Abbassai lo sguardo che avevo tenuto sulle stelle sul suo viso, riconoscendo la sorpresa e... paura?

«Sai cosa... quello.» Scoppiò a ridere per il mio imbarazzo.

«Vuoi scopare?», mi domandò con un ghigno e dovetti alzare gli occhi al cielo per la sua volgarità.

«Ok adesso mi hai fatto cambiare idea», borbottai per irritarlo e feci finta di scendere dalle sue gambe, ma lui scoppiò a ridere per ritirarmi a sé, stavolta le nostre labbra si sfiorarono solo che nessuno dei due si scostò.

Odiavo il modo in cui la pelle d'oca si espandeva sulle mie braccia quando sentivo il suo respiro sulla mia pelle.

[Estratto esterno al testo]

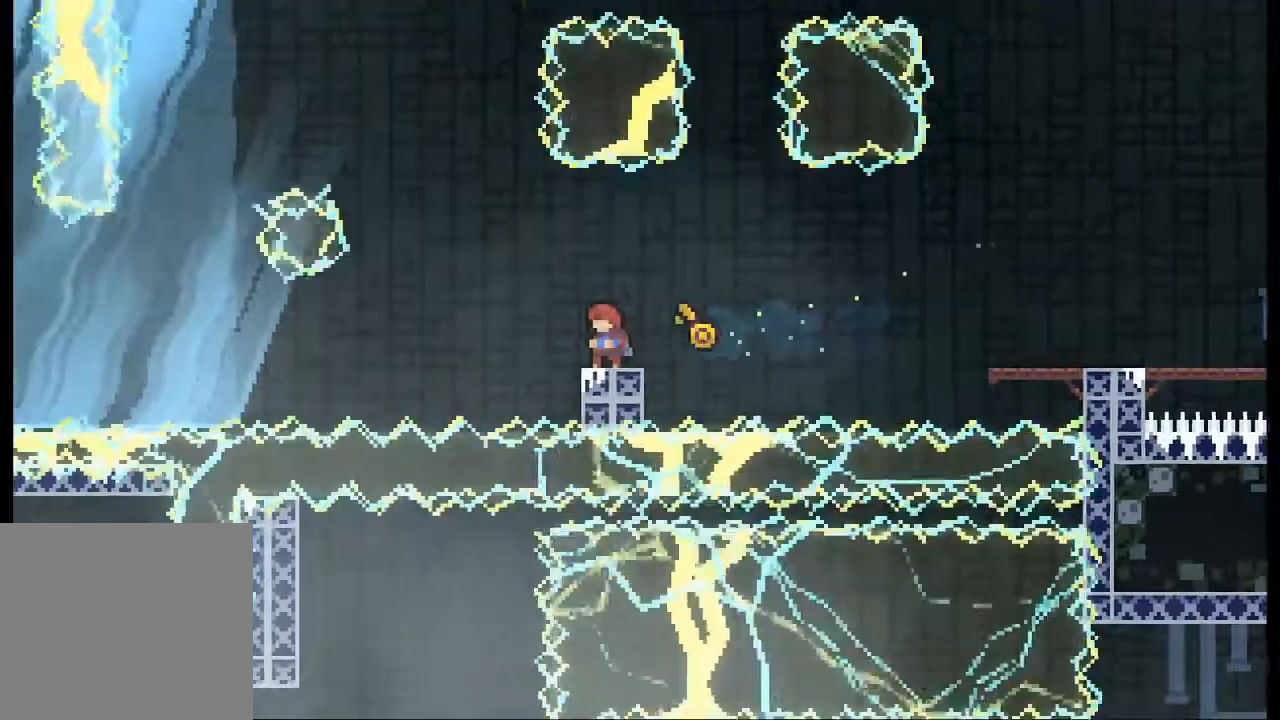
{"buttons": ["A"], "left_stick": "up-left", "events": [[133, "left_stick", "up-left"], [200, "A", "down"]]}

«Non penso sia una buona idea. Adesso.» Si accarezzò con forza il mento e le guance rasate, segno che stava cercando di pensare.

«Non vuoi farlo?», gli domandai insicura non appena non lo vidi rispondere, ma lui scosse il capo e mi accarezzo i fianchi con i pollici.

«Ju, piccola, sai che lo voglio. Cazzo, se lo voglio», arrossii per le sue parole, «ma non ho portato niente per... proteggerti.»

Aggrottai le fronte. «Proteggermi?»

«Un preservativo, Ju. Dio...», gemette prima di farmi scendere confusa da sopra di lui.